Activity: Copy each line in the records that has the string "PARTIAL" in it.

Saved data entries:
====

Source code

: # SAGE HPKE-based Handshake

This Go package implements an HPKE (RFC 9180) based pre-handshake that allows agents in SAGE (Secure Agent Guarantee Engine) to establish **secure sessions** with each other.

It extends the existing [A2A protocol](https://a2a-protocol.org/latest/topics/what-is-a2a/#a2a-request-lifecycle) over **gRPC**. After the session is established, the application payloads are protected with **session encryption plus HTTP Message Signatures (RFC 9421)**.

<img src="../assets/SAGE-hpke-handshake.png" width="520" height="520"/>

====

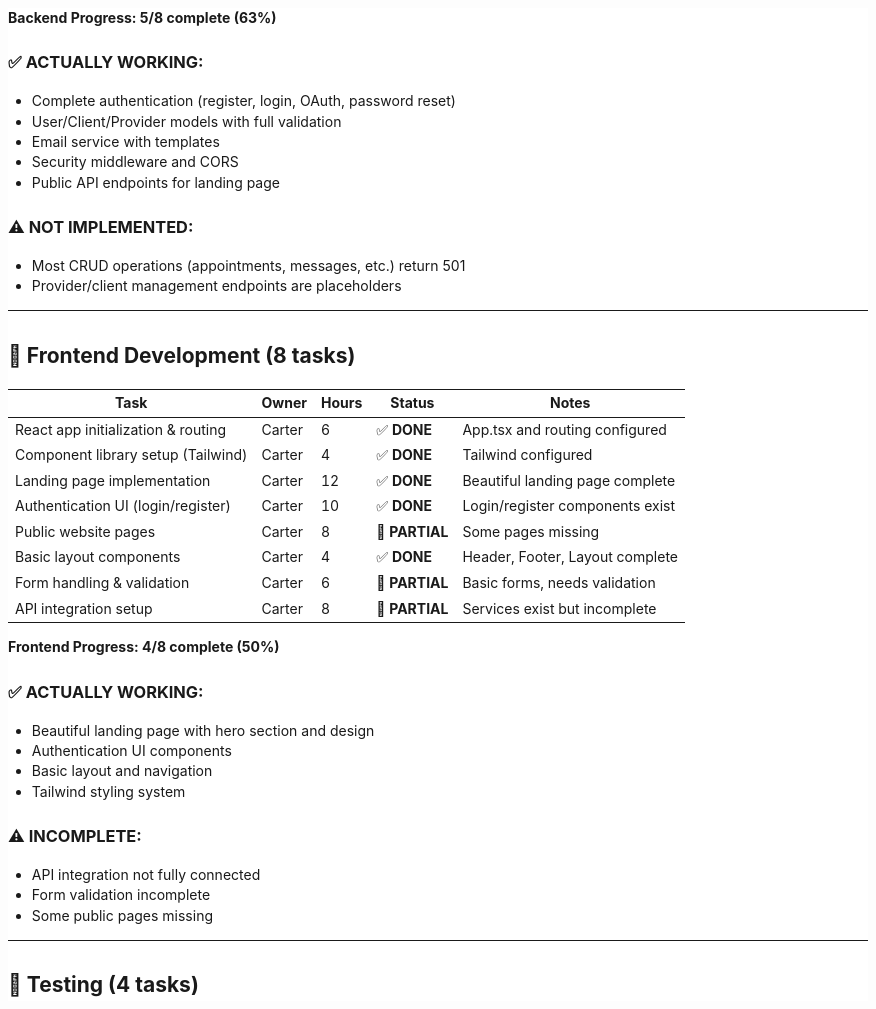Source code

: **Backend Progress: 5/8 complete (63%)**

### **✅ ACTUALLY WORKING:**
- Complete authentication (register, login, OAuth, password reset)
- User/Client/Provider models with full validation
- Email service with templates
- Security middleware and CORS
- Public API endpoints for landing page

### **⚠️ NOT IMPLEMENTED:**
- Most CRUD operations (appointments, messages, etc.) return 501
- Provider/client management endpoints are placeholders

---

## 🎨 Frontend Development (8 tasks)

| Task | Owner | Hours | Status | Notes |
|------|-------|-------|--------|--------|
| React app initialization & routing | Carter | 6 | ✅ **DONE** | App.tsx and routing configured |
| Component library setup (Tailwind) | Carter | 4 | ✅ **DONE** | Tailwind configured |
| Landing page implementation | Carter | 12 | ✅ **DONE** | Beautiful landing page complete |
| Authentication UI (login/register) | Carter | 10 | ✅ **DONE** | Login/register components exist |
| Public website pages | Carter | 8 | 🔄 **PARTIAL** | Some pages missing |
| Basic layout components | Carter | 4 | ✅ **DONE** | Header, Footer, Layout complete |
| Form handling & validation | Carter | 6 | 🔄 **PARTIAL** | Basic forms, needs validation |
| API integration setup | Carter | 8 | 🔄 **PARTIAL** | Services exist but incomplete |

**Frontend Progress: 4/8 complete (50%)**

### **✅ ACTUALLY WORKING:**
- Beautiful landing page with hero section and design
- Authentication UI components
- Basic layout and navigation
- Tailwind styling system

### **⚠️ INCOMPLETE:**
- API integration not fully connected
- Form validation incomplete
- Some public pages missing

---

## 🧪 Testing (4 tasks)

====

Answer section:
| Public website pages | Carter | 8 | 🔄 **PARTIAL** | Some pages missing |
| Form handling & validation | Carter | 6 | 🔄 **PARTIAL** | Basic forms, needs validation |
| API integration setup | Carter | 8 | 🔄 **PARTIAL** | Services exist but incomplete |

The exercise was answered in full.